**WHAT TO DO**
Using the records beneath, say how many lines contain the word "لیزری", without comment.

**GIVEN DATA**
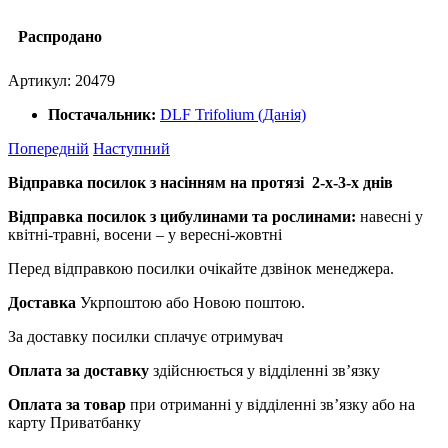
Распродано
Артикул:
20479
Постачальник:
DLF Trifolium (Данія)
Попередній
Наступний
Відправка посилок з насінням на протязі 2-х-3-х днів
Відправка посилок з цибулинами та рослинами:
навесні у
квітні-травні, восени – у вересні-жовтні
Перед відправкою посилки очікайте дзвінок менеджера.
Доставка
Укрпоштою або Новою поштою.
За доставку посилки сплачує отримувач
Оплата за доставку
здійснюється у відділенні зв’язку
Оплата за товар
при отриманні у відділенні зв’язку або на
карту Приватбанку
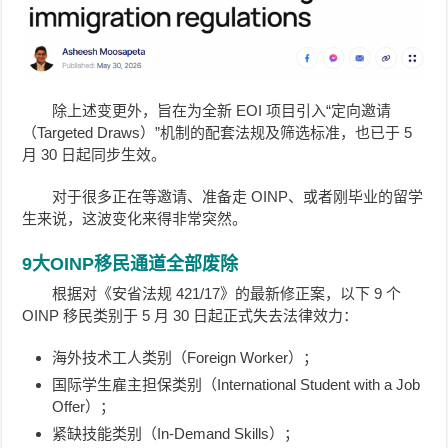
除上述变更外，旨在为全新 EOI 项目引入“定向邀请
（Targeted Draws）”机制的配套法规及筛选标准，也已于 5
月 30 日起同步生效。
对于很多正在等邀请、准备走 OINP、或者刚毕业的留学
生来说，这波变化来得非常突然。
9大OINP移民通道全部废除
根据对《安省法规 421/17》的最新修正案，以下 9 个
OINP 移民类别于 5 月 30 日起正式失去法律效力：
海外技术工人类别（Foreign Worker）；
国际学生雇主担保类别（International Student with a Job
Offer）；
紧缺技能类别（In-Demand Skills）；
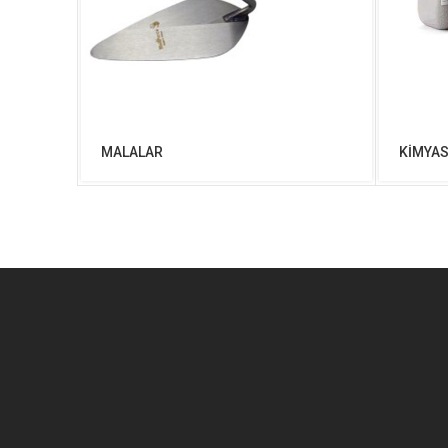
MALALAR
KİMYA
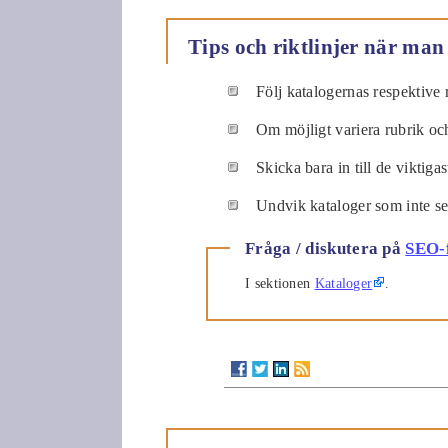
Tips och riktlinjer när man 
Följ katalogernas respektive r
Om möjligt variera rubrik och
Skicka bara in till de viktiga
Undvik kataloger som inte ser
Fråga / diskutera på
SEO-
I sektionen
Kataloger
.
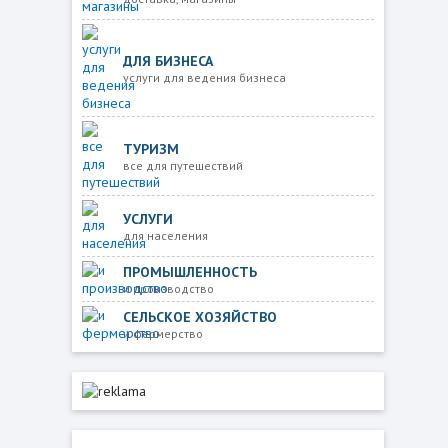
ДЛЯ БИЗНЕСА
услуги для ведения бизнеса
ТУРИЗМ
все для путешествий
УСЛУГИ
для населения
ПРОМЫШЛЕННОСТЬ
и производство
СЕЛЬСКОЕ ХОЗЯЙСТВО
и фермерство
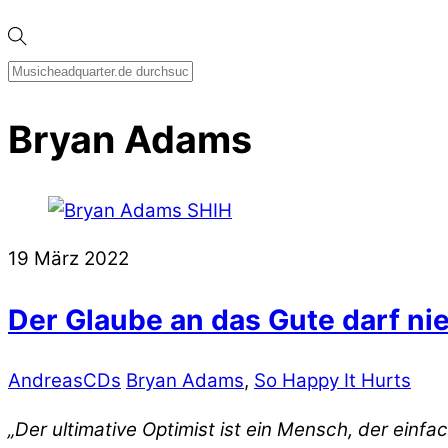
Bryan Adams
19
März
2022
Der Glaube an das Gute darf ni
Andreas
CDs
Bryan Adams
,
So Happy It Hurts
„Der ultimative Optimist ist ein Mensch, der einf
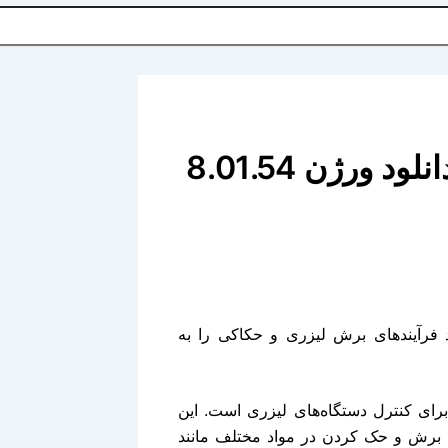
دهد فرآیندهای برش لیزری و حکاکی را به
 قدرتمند برای کنترل دستگاه‌های لیزری است. این
ی برش و حک کردن در مواد مختلف مانند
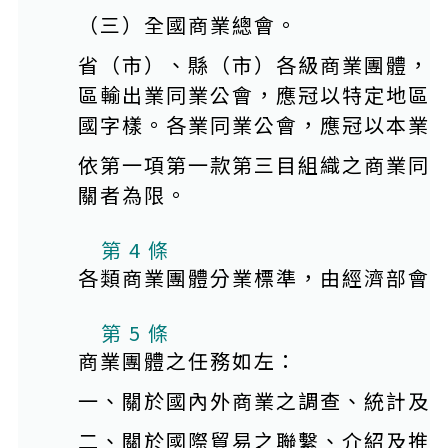
（三）全國商業總會。
省（市）、縣（市）各級商業團體，
區輸出業同業公會，應冠以特定地區
國字樣。各業同業公會，應冠以本業
依第一項第一款第三目組織之商業同
關者為限。
第 4 條
各類商業團體分業標準，由經濟部會
第 5 條
商業團體之任務如左：
一、關於國內外商業之調查、統計及
二、關於國際貿易之聯繫、介紹及推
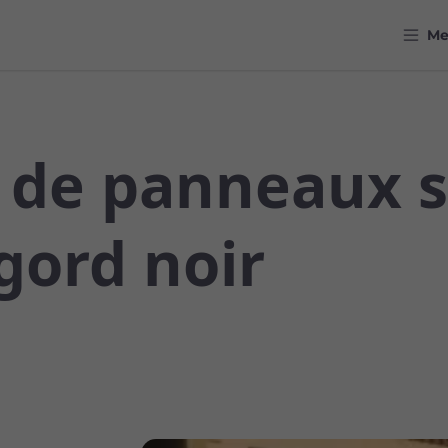
M
r de panneaux s
gord noir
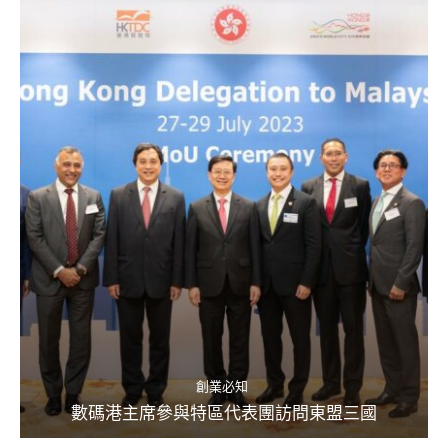
創業必知
數碼港主席參與特區代表團訪問東盟三國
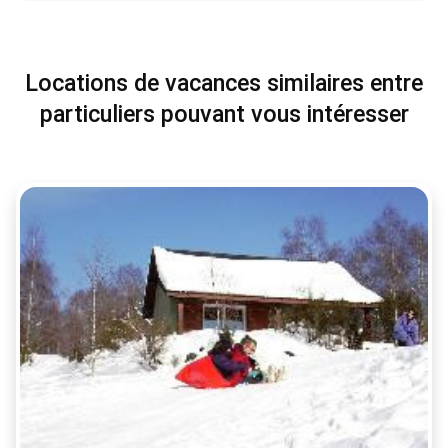
Locations de vacances similaires entre
particuliers pouvant vous intéresser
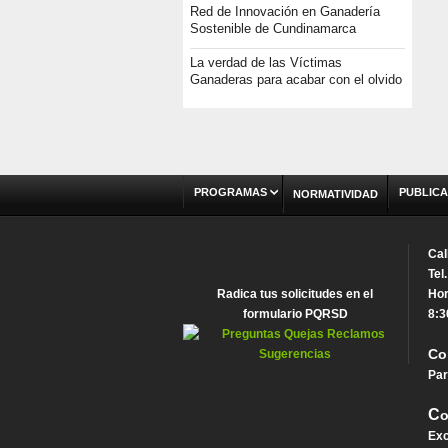
Red de Innovación en Ganadería
Sostenible de Cundinamarca
La verdad de las Víctimas
Ganaderas para acabar con el olvido
PROGRAMAS
PUBLICA
NORMATIVIDAD
Cal
Tel
Radica tus solicitudes en el
Hor
formulario PQRSD
8:3
Co
Par
C
o
Exc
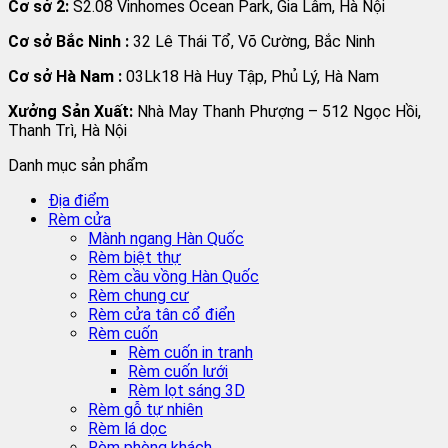
Cơ sở 2:
S2.08 Vinhomes Ocean Park, Gia Lâm, Hà Nội
Cơ sở Bắc Ninh :
32 Lê Thái Tổ, Võ Cường, Bắc Ninh
Cơ sở Hà Nam :
03Lk18 Hà Huy Tập, Phủ Lý, Hà Nam
Xưởng Sản Xuất:
Nhà May Thanh Phượng – 512 Ngọc Hồi,
Thanh Trì, Hà Nội
Danh mục sản phẩm
Địa điểm
Rèm cửa
Mành ngang Hàn Quốc
Rèm biệt thự
Rèm cầu vồng Hàn Quốc
Rèm chung cư
Rèm cửa tân cổ điển
Rèm cuốn
Rèm cuốn in tranh
Rèm cuốn lưới
Rèm lọt sáng 3D
Rèm gỗ tự nhiên
Rèm lá dọc
Rèm phòng khách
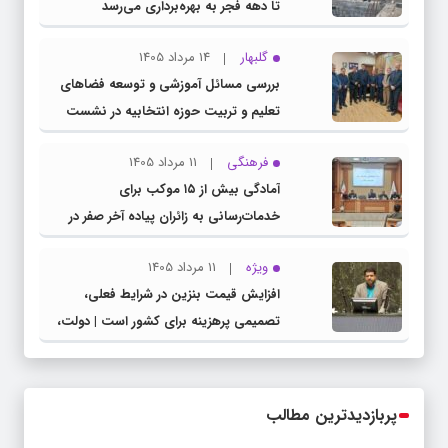
تا دهه فجر به بهره‌برداری می‌رسد
گلبهار
14 مرداد 1405
بررسی مسائل آموزشی و توسعه فضاهای
تعلیم و تربیت حوزه انتخابیه در نشست
مشترک عضو کمیسیون آموزش مجلس با
فرهنگی
11 مرداد 1405
مدیرکل آموزش و پرورش خراسان رضوی
آمادگی بیش از ۱۵ موکب برای
خدمات‌رسانی به زائران پیاده آخر صفر در
شهرستان چناران
ویژه
11 مرداد 1405
افزایش قیمت بنزین در شرایط فعلی،
تصمیمی پرهزینه برای کشور است | دولت،
قاچاق سوخت و عوامل اصلی ناترازی را
محدود کند، نه سفره مردم
پربازدیدترین مطالب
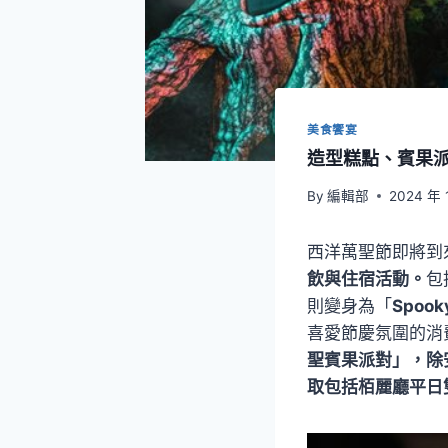
美食饗宴
造型糕點、賓果
By
編輯部
2024 年 
西洋萬聖節即將到
飲與住宿活動。
包
則變身為「
Spoo
喜愛節慶氛圍的消
聖賓果派對」，除
取包括栢麗廳平日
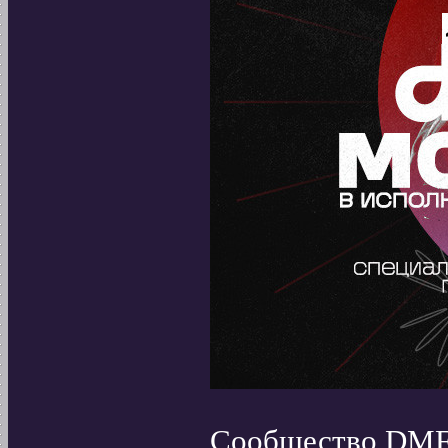
Сообщество DMFA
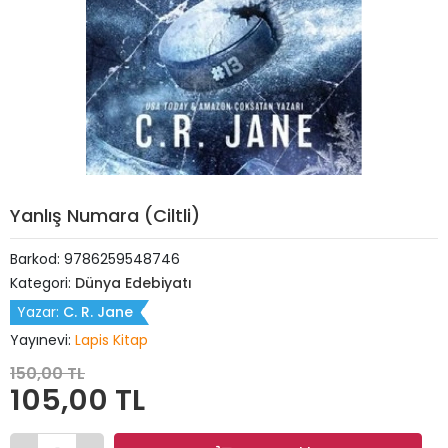
Yanlış Numara (Ciltli)
Barkod:
9786259548746
Kategori:
Dünya Edebiyatı
Yazar:
C. R. Jane
Yayınevi:
Lapis Kitap
150,00 TL
105,00 TL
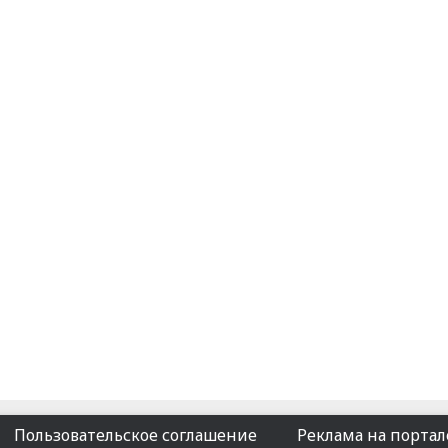
Пользовательское соглашение
Реклама на портал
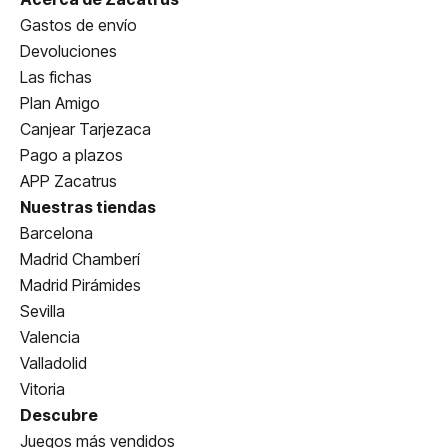
Gastos de envío
Devoluciones
Las fichas
Plan Amigo
Canjear Tarjezaca
Pago a plazos
APP Zacatrus
Nuestras tiendas
Barcelona
Madrid Chamberí
Madrid Pirámides
Sevilla
Valencia
Valladolid
Vitoria
Descubre
Juegos más vendidos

**OUTPUT FOR THIS EXERCISE**
2